The Americans, easily the best thing on television, is more than just a brilliant spy drama that’s also a show about marriage. It’s the only show to use DIY dentistry as a metaphor for a complicated relationship and the only show that would win top prize at the Wig Awards (if the Wig Awards existed). It’s also my weekly immersion into the gloriously weird yet simple decade of my youth. Herewith, 8 ways that The Americans makes me long for the ’80s. (Spoilers ahead!)
1. Free-range parenting, before it had a name. By 2015 standards, Philip and Elizabeth (Soviet spies living in the DC suburbs) are epically failing at parenthood. Calling their children “latch-key kids” is quite the understatement. By the time I was 17, my parents were comfortable enough to leave me at home, without supervision, when they went away for the weekend. Until, that is, they found out about the notorious open-house parties I threw in their absence. (It was fun while it lasted.)
2. Real books in bed. Teenage Paige, the daughter of our protagonists, makes me nostalgic for falling asleep with a hardcover tome open on my chest. I would like to trade my nightly adult ritual—obsessively checking Facebook and falling into its deep blue light of despair—for one of those delightful hardcover books.
3. Old-school Scrabble. Words with Friends can kiss my ass. I long for the days of lining up tiny, cool-to-the-touch lettered tiles with my fingers like they do on the show, listening to the satisfying plunk of a triple word score. (If I had played Scrabble with a Machiavellian spy-handler played by Frank Langella, I might not feel so nostalgic, of course.)
5. Political innocence. Sure, this show regularly features wanton murder and delusional geopolitics, but there is something refreshing about sides taken for a cause other than money or power. In the pre-Citizen’s United universe of The Americans, earnest (albeit extremely distorted) values are the prime movers. Everybody wants to change the world—and still believes they can.
6. Elegance in the era of Aussie Sprunch Hair Spray. Most sartorial reminiscences about this decade showcase the worst of the worst—the biggest shoulder pads duke it out with the biggest hair. Yet The Americans manages to hit the most gorgeous notes when it comes to ’80s fashion. It doesn’t hurt that Keri Russell’s perfect frame is seemingly made for neutral wrap dresses and high-waisted Lee jeans. She has made me want to wear a tight black turtleneck under a smart blazer for the rest of my life.

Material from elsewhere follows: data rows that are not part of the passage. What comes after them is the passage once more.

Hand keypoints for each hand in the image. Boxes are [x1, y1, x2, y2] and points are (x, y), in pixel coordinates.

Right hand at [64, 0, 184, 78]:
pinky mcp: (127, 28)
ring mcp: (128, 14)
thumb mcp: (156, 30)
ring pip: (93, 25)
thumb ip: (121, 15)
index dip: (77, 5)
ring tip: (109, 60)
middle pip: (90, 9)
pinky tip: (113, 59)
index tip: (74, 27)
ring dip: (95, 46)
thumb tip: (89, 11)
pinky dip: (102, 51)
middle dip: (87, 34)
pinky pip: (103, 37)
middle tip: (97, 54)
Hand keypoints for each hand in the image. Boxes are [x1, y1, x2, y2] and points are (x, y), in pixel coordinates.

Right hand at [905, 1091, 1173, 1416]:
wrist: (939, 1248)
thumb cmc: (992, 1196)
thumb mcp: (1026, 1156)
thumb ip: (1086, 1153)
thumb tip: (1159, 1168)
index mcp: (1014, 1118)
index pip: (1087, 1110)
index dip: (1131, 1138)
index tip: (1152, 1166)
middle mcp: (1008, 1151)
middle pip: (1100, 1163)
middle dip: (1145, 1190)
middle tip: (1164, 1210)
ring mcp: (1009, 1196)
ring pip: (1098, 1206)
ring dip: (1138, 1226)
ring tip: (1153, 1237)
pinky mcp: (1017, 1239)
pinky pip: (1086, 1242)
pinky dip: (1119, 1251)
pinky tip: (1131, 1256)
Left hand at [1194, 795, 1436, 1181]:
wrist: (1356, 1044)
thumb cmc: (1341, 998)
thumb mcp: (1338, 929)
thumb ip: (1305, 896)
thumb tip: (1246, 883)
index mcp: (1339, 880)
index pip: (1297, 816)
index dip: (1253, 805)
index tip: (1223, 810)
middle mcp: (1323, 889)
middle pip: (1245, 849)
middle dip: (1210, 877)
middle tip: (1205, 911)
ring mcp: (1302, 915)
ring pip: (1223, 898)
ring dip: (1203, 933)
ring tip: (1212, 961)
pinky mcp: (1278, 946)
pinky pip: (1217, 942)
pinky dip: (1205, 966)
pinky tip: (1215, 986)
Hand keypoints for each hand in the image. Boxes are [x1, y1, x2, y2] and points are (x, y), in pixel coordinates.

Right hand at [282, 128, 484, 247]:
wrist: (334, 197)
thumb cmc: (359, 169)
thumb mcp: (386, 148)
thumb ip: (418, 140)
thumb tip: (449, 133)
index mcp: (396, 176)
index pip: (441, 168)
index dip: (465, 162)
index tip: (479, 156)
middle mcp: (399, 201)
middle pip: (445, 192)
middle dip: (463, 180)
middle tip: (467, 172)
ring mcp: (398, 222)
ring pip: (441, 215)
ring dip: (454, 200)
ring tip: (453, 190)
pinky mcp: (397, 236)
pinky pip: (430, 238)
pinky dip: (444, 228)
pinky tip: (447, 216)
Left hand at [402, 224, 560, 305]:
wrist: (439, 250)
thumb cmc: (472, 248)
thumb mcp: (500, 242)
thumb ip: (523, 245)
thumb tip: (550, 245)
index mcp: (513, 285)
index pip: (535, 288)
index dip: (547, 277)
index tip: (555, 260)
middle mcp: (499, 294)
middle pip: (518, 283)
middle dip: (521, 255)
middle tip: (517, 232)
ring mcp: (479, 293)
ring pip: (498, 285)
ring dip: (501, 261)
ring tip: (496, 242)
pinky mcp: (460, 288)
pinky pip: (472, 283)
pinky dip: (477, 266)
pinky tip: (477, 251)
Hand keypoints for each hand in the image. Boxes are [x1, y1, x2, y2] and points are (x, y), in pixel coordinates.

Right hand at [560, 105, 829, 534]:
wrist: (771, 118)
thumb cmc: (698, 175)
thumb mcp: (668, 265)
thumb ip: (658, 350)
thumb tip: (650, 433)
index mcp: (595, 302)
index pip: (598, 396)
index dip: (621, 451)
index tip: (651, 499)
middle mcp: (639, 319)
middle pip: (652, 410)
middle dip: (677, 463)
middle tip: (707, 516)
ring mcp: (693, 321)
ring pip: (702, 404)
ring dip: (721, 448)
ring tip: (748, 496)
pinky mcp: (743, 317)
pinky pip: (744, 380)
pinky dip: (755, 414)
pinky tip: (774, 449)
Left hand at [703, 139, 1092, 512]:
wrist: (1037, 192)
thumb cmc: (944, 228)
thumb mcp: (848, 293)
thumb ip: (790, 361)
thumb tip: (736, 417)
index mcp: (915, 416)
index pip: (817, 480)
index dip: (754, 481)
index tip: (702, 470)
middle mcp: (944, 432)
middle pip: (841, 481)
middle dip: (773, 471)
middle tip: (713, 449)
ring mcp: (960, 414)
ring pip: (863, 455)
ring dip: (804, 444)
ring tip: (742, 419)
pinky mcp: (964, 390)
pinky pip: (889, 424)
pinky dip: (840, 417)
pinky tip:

7. Adam Ant. When you’re fifteen and a much older and wholly inappropriate man is clandestinely meeting you at a party with a bag of weed, it always helps when “Goody Two Shoes” is playing on the stereo in the background. It also helps when that man is sexy Matthew Rhys in a cool leather jacket and aviators.
8. Uninterrupted dinner with other humans. Uncomfortable silences, wretched secrets, manipulation and intrigue over spaghetti—bring it on. I’d trade a single iPhone-free meal for the evil machinations of KGB operatives in a heartbeat. Philip and Elizabeth could easily recruit me if they promised to deliver me to a world without selfies, emojis and Snapchat.